Un enfant soldat au Congo (à l’époque de Kivu par Van Hamme), un gamin qui va devenir un tueur sans états d’âme, des copains qui vont être confrontés au pire des destins et dont la seule issue sera de fuir, tenter de rejoindre l’Europe. Le Ciel dans la tête est d’une violence sans égale mais malheureusement authentique, vraie et désespérante. L’Afrique est un terrain de jeu et de mort depuis des siècles pour les grandes puissances, une source inépuisable de richesse pillées et aussi une incapacité à se gérer malmenée par ses propres classes dirigeantes au nom du profit, de conflits ethniques, de pouvoir. C’est tout ça que montre cet album massue signé par Antonio Altarriba (L’Aile brisée) et Sergio Garcia Sanchez (Blancaflor) dont le trait est à la fois réaliste, fantastique, terrifiant si besoin, beau malgré tout. Un album qui été mis en avant lors du dernier échange des journalistes de l’ACBD qui présentait les meilleurs titres du mois.

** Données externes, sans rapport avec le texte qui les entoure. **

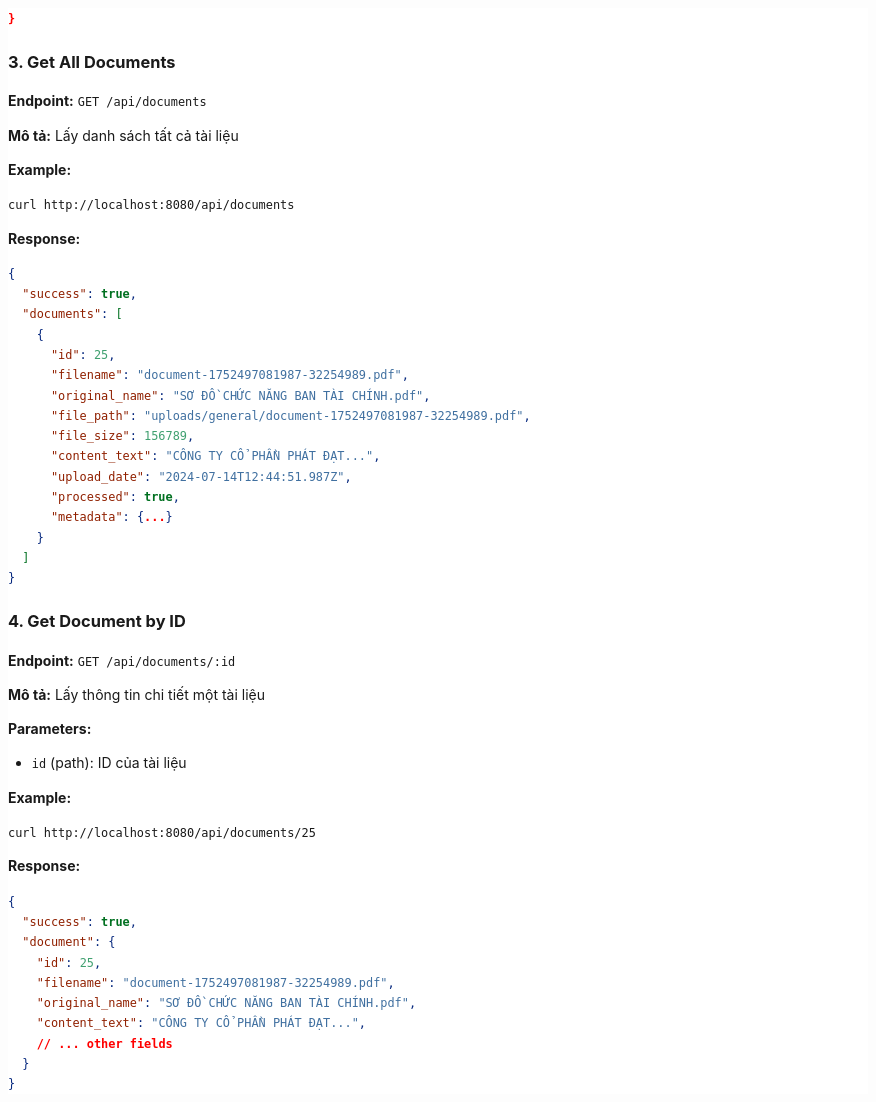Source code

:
 ```json
}
```

### 3. Get All Documents
**Endpoint:** `GET /api/documents`

**Mô tả:** Lấy danh sách tất cả tài liệu

**Example:**
```bash
curl http://localhost:8080/api/documents
```

**Response:**
```json
{
  "success": true,
  "documents": [
    {
      "id": 25,
      "filename": "document-1752497081987-32254989.pdf",
      "original_name": "SƠ ĐỒ CHỨC NĂNG BAN TÀI CHÍNH.pdf",
      "file_path": "uploads/general/document-1752497081987-32254989.pdf",
      "file_size": 156789,
      "content_text": "CÔNG TY CỔ PHẦN PHÁT ĐẠT...",
      "upload_date": "2024-07-14T12:44:51.987Z",
      "processed": true,
      "metadata": {...}
    }
  ]
}
```

### 4. Get Document by ID
**Endpoint:** `GET /api/documents/:id`

**Mô tả:** Lấy thông tin chi tiết một tài liệu

**Parameters:**
- `id` (path): ID của tài liệu

**Example:**
```bash
curl http://localhost:8080/api/documents/25
```

**Response:**
```json
{
  "success": true,
  "document": {
    "id": 25,
    "filename": "document-1752497081987-32254989.pdf",
    "original_name": "SƠ ĐỒ CHỨC NĂNG BAN TÀI CHÍNH.pdf",
    "content_text": "CÔNG TY CỔ PHẦN PHÁT ĐẠT...",
    // ... other fields
  }
}
```
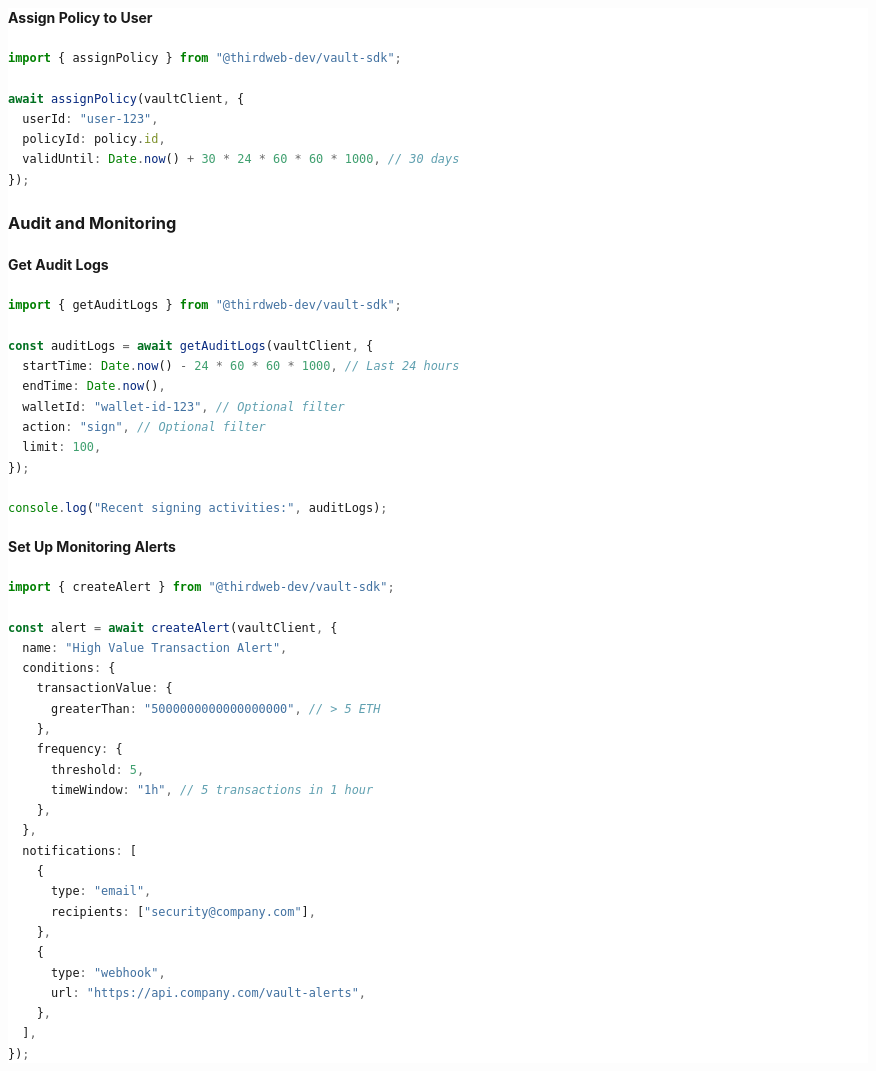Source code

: #### Assign Policy to User

```typescript
import { assignPolicy } from "@thirdweb-dev/vault-sdk";

await assignPolicy(vaultClient, {
  userId: "user-123",
  policyId: policy.id,
  validUntil: Date.now() + 30 * 24 * 60 * 60 * 1000, // 30 days
});
```

### Audit and Monitoring

#### Get Audit Logs

```typescript
import { getAuditLogs } from "@thirdweb-dev/vault-sdk";

const auditLogs = await getAuditLogs(vaultClient, {
  startTime: Date.now() - 24 * 60 * 60 * 1000, // Last 24 hours
  endTime: Date.now(),
  walletId: "wallet-id-123", // Optional filter
  action: "sign", // Optional filter
  limit: 100,
});

console.log("Recent signing activities:", auditLogs);
```

#### Set Up Monitoring Alerts

```typescript
import { createAlert } from "@thirdweb-dev/vault-sdk";

const alert = await createAlert(vaultClient, {
  name: "High Value Transaction Alert",
  conditions: {
    transactionValue: {
      greaterThan: "5000000000000000000", // > 5 ETH
    },
    frequency: {
      threshold: 5,
      timeWindow: "1h", // 5 transactions in 1 hour
    },
  },
  notifications: [
    {
      type: "email",
      recipients: ["security@company.com"],
    },
    {
      type: "webhook",
      url: "https://api.company.com/vault-alerts",
    },
  ],
});
```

Il travaille dans une mine, sauve son copain Nivek tombé dans une faille. Joseph désobéit au garde qui veut le tuer. Nivek lui plante sa pioche dans le dos. Au lieu de l’abattre le chef pense qu’il pourrait faire un bon enfant soldat, un kadogo. Il accepte si son copain Joseph devient cuisinier. On amène Nivek à une sorcière Kabusa qui le drogue. On l’accompagne chez lui et on l’oblige à tuer tous les siens et dévorer de la chair humaine. Son entraînement se poursuit, tir, grenade, machette. Il tue, massacre ceux qui travaille pour les Maï-Maï. L’horreur pure. Drogue encore, danse, transe, attaque d’une garnison à la grenade, Nivek se distingue. Premier viol et il retrouve son copain Joseph, voit les riches propriétaires ou acheteurs de minerai, le coltan indispensable aux appareils électroniques. Plus l’uranium ou le cobalt. Les deux copains décident de partir rejoindre Panzi, fondé par le docteur Mukwege grande figure congolaise, un hôpital près de Bukavu capitale du Sud Kivu, grande province à l’est de la RDC, l’ancien Congo belge. Ils aimeraient devenir menuisiers quand arrivent les Maï-Maï qui font un raid sur leur campement. Ils fuient et arrivent à Panzi.
Comment un jeune garçon qui a passé des mois à tuer de sang froid va-t-il pouvoir se reconstruire ? Quel psychiatre va pouvoir sonder son âme ? Il va devoir aller encore plus loin, s’éloigner à jamais de ces lieux de mort dont il a été l’un des bourreaux. La jungle, Joseph, Nivek commence une sorte de rédemption, va connaitre l’amour, l’amitié d’autres tribus. Rien ne sera simple ni facile. La savane, les coutumes, le désert et la Libye, les combats à mort où on parie. Tout s’articule dans cette tragédie où s’accumulent les illusions perdues, la cupidité. Un album à lire pour avoir un choc salutaire, prendre conscience au final que nous vivons dans un monde qui ne demande qu’à exploser. Si ce n’est déjà fait sans qu’on en ait conscience.